Stack-2-9-finetuned / docs /TOOL_DATA_ANALYSIS.md

walidsobhie-code

feat: add inference API, quickstart guide, roadmap, and combined tool data

b03a8a0 25 days ago

6.91 kB

	# Tool Calling Training Data Analysis

	Generated: 2026-04-06
	Files Analyzed:
	- `training-data/tool_examples.jsonl` (original)
	- `training-data_v2/tool_examples.jsonl` (regenerated)

	---

	## Executive Summary

	The original tool calling training data had significant quality issues that limited its usefulness for training a production AI coding assistant. The data was synthetically generated with systematic errors.

	Key Findings on Original Data:
	- ❌ 10.5% of tool calls use incorrect parameters (mismatched search queries, wrong files)
	- ❌ Heavy prompt duplication (7.5x average)
	- ❌ No multi-step tool chains (only 1 tool per example)
	- ❌ All examples use identical tool definitions

	Action Taken: Generated 500 new examples using the project's generator script.

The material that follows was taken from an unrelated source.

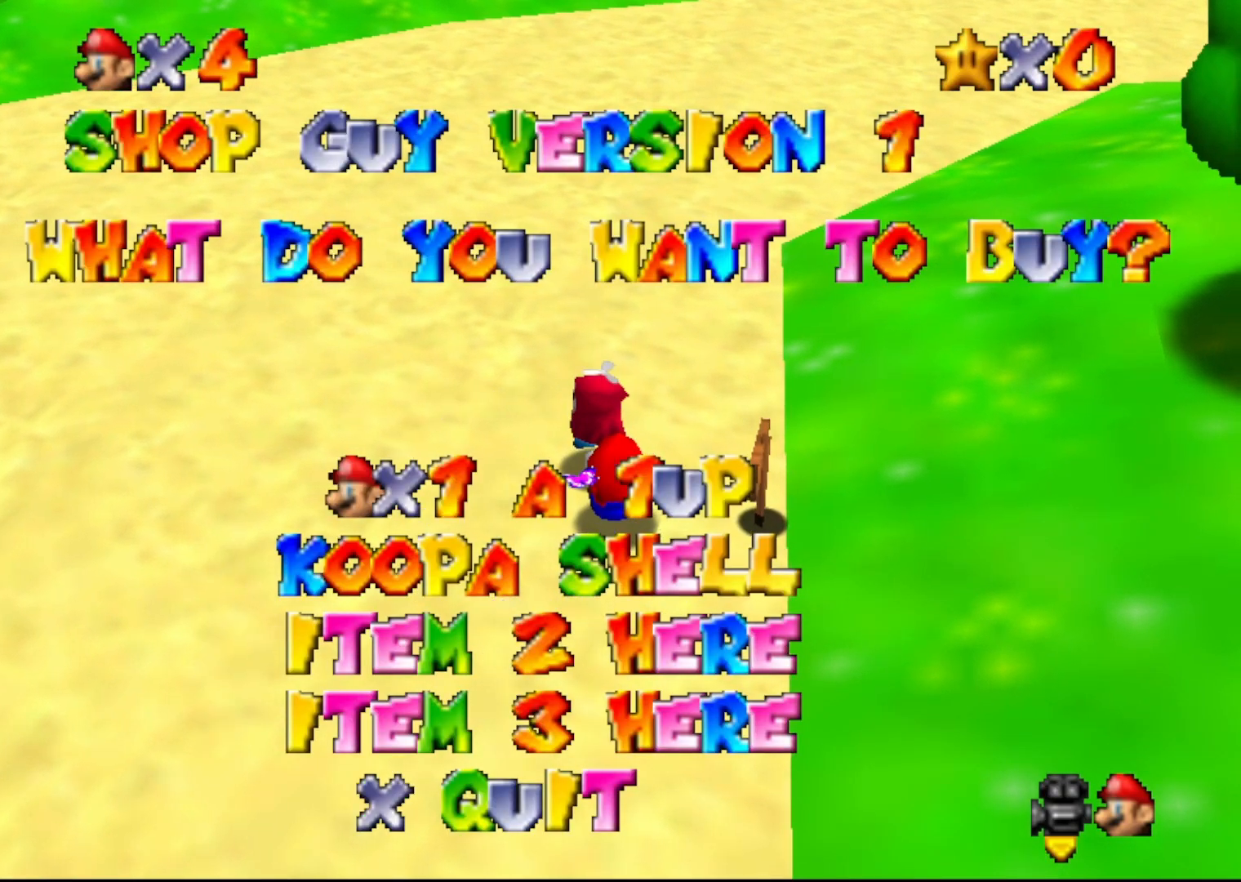
{"buttons": [], "left_stick": "center", "events": [[217, "DPAD_DOWN", "down"], [317, "DPAD_DOWN", "up"]]}
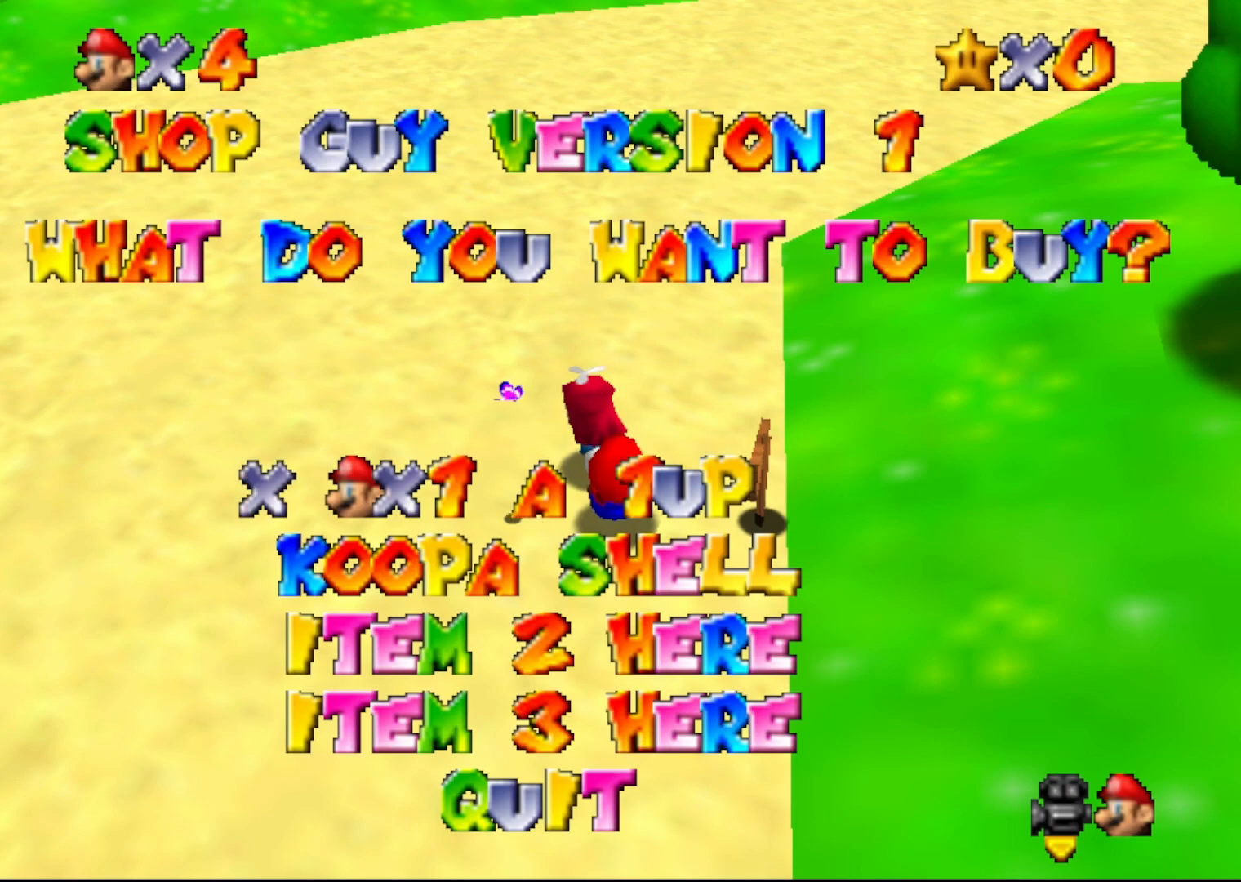
{"buttons": [], "left_stick": "center", "events": []}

	Recommendation: The original data needs substantial improvements before use in training.

	---

	## 1. Statistics Overview

	### Original Data (tool_examples.jsonl)

	\| Metric \| Value \|
	\|--------\|-------\|
	\| Total Examples \| 1,000 \|
	\| Unique Prompts \| 133 \|
	\| Average Duplication \| 7.52x \|
	\| Unique Tool Sequences \| 5 \|
	\| Examples with Issues \| ~107 (10.7%) \|

	### New Data (tool_examples_v2.jsonl)

	\| Metric \| Value \|
	\|--------\|-------\|
	\| Total Examples \| 500 \|
	\| File Size \| 1.9 MB \|
	\| Tools per Example \| 5 (static definition) \|

	### Tool Call Distribution (Original)

	\| Tool \| Call Count \|
	\|------\|------------\|
	\| Bash \| 200 \|
	\| FileRead \| 200 \|
	\| FileWrite \| 200 \|
	\| WebSearch \| 200 \|
	\| Grep \| 200 \|

	All examples have exactly one tool call - no multi-step chains exist.

	---

	## 2. Prompt Diversity Analysis (Original Data)

	### Prompt Categories

	\| Category \| Count \| Percentage \|
	\|----------\|-------\|------------\|
	\| Python \| 207 \| 20.7% \|
	\| React \| 149 \| 14.9% \|
	\| File Read \| 134 \| 13.4% \|
	\| File Write \| 119 \| 11.9% \|
	\| Other \| 114 \| 11.4% \|
	\| Run Command \| 80 \| 8.0% \|
	\| Docker/K8s \| 67 \| 6.7% \|
	\| Search \| 50 \| 5.0% \|
	\| Git \| 40 \| 4.0% \|
	\| Testing \| 31 \| 3.1% \|
	\| Package Management \| 9 \| 0.9% \|

	### Most Duplicated Prompts

	\| Prompt \| Occurrences \|
	\|--------\|-------------\|
	\| "Run the tests with pytest" \| 40 \|
	\| "Run npm install to install dependencies" \| 40 \|
	\| "Write a simple React component to src/components/Button.jsx" \| 67 \|

	---

	## 3. Tool Usage Breakdown

	### Tool Definitions

	All 1,000 original examples use identical tool definitions with 5 tools:
	- `Bash` - Execute bash commands
	- `FileRead` - Read file contents
	- `FileWrite` - Create/overwrite files
	- `WebSearch` - Search the web
	- `Grep` - Search for patterns in files

	### Tool Call Issues Found (Original Data)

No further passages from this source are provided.